## [TASK]
Count how many lines below contain the word "represents", and reply with only that number.

[Recorded data]
****************
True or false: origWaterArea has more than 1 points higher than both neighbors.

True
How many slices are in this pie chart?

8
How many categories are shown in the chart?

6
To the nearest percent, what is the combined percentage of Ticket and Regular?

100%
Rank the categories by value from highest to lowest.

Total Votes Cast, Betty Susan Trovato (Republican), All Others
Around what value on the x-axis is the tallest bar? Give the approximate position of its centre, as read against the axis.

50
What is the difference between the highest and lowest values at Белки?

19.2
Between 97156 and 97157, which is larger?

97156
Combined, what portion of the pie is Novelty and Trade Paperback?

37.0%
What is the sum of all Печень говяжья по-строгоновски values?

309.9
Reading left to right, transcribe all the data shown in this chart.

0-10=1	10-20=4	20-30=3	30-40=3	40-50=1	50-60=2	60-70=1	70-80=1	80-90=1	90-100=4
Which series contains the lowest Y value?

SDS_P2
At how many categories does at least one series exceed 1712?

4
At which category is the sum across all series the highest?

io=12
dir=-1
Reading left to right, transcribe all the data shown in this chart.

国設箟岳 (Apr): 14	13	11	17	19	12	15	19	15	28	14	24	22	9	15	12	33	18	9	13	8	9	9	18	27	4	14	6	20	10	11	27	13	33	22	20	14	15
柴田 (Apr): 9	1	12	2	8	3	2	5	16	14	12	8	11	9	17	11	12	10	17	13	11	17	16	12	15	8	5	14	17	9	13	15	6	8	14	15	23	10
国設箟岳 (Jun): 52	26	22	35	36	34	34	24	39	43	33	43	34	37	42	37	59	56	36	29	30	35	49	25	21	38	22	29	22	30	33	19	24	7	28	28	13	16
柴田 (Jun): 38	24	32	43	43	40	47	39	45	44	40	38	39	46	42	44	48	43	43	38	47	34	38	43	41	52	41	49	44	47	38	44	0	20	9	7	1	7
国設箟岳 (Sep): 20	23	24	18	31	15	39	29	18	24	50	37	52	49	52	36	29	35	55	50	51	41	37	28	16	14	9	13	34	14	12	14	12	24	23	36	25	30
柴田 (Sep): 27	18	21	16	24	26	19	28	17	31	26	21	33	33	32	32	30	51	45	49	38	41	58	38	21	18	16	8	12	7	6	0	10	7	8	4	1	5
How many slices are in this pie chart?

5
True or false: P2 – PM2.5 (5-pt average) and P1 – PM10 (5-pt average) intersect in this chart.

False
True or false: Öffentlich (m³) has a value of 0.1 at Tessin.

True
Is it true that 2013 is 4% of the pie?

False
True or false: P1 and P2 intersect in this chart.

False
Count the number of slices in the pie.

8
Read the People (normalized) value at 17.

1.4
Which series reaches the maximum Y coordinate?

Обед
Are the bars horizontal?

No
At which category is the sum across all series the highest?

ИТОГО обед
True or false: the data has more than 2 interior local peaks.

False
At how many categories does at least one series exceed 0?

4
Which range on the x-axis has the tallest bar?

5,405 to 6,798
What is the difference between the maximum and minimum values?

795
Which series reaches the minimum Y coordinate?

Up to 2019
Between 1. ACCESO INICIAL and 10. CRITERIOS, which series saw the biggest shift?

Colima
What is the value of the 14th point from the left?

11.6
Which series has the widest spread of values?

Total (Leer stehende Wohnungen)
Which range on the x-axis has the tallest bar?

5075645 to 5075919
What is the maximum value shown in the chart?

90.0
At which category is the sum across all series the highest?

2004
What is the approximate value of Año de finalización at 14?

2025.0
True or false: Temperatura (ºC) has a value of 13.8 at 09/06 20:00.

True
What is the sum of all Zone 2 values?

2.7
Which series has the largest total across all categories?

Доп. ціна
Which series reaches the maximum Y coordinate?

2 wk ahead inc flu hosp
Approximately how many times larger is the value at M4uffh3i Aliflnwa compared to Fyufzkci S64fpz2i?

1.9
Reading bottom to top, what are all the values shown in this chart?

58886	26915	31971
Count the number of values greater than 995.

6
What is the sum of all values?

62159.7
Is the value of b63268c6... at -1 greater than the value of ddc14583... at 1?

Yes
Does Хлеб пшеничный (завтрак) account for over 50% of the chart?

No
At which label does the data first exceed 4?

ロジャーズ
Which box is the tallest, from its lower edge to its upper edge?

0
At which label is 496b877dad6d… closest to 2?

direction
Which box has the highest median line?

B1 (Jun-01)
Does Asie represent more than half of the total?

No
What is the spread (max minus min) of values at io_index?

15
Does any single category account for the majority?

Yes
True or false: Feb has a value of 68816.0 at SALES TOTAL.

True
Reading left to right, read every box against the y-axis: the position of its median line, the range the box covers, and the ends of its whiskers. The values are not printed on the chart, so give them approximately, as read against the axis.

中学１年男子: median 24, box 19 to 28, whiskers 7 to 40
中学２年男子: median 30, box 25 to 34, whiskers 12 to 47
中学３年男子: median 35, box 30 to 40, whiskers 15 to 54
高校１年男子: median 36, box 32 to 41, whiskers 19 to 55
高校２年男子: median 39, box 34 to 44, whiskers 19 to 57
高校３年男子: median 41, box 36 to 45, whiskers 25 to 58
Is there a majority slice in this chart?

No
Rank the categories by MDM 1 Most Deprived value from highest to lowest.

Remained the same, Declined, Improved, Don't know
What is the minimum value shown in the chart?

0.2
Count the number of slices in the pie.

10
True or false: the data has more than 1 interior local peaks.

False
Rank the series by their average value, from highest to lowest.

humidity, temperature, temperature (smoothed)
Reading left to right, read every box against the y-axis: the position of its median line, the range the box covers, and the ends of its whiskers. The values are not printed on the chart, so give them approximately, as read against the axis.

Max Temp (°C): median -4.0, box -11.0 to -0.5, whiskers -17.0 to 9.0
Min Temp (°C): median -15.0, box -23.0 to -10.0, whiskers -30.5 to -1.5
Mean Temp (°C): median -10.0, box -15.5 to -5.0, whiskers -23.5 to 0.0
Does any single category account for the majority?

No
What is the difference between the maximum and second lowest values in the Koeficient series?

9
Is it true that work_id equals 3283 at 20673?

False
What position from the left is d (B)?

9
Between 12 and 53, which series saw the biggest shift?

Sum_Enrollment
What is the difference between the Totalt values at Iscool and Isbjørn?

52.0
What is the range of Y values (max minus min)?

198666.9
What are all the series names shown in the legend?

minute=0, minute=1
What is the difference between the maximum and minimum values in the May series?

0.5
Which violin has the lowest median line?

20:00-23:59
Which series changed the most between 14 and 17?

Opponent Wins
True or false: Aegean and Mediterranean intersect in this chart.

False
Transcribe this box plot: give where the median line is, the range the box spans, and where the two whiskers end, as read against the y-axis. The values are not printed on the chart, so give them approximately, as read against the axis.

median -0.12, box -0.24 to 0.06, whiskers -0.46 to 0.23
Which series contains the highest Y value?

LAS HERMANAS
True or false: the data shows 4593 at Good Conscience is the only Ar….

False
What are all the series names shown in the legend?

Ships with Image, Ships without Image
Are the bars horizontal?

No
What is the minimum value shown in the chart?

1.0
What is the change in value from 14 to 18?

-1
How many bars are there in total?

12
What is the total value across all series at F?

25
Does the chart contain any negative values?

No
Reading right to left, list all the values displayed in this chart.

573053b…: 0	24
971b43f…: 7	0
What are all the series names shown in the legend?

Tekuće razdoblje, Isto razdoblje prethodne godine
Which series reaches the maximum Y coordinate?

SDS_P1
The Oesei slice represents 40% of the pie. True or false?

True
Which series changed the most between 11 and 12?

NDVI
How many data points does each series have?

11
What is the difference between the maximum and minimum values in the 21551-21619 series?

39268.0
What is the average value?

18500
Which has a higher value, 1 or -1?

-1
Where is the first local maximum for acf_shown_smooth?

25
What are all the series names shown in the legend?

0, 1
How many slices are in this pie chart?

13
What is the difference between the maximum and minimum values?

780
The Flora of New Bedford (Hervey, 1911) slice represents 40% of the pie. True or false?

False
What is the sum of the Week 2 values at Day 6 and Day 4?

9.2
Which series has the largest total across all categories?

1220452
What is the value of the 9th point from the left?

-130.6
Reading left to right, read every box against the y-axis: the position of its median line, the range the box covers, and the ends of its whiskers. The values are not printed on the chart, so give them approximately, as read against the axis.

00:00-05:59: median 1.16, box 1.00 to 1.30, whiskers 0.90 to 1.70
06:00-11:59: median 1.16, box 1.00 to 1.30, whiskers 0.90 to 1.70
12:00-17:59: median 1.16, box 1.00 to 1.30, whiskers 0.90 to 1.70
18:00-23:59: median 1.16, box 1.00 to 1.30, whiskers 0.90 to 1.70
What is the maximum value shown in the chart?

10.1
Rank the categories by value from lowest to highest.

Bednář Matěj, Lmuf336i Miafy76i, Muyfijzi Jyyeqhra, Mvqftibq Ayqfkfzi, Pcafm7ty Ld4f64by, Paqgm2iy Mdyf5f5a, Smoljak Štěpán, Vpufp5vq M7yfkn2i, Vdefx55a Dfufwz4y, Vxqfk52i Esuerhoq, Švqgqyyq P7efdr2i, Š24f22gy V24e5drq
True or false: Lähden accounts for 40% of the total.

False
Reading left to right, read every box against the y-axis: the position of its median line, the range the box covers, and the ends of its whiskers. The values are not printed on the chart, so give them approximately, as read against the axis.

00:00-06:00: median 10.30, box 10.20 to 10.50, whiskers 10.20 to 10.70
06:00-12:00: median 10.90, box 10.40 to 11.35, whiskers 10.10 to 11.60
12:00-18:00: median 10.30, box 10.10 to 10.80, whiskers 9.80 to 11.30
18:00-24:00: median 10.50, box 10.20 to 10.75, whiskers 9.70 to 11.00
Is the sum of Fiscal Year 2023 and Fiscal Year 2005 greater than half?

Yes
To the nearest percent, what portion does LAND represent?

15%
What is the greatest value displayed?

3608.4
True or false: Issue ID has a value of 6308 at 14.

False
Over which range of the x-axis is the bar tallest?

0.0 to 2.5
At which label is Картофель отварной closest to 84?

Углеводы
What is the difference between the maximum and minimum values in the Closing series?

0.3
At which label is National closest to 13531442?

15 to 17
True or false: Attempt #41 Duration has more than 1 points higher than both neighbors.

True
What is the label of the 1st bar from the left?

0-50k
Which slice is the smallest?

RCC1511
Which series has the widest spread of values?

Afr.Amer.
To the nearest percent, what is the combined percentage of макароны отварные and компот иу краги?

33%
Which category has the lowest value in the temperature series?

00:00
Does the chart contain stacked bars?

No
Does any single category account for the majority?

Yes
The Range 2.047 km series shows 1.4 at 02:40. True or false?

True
****************
## [FINAL ANSWER]
2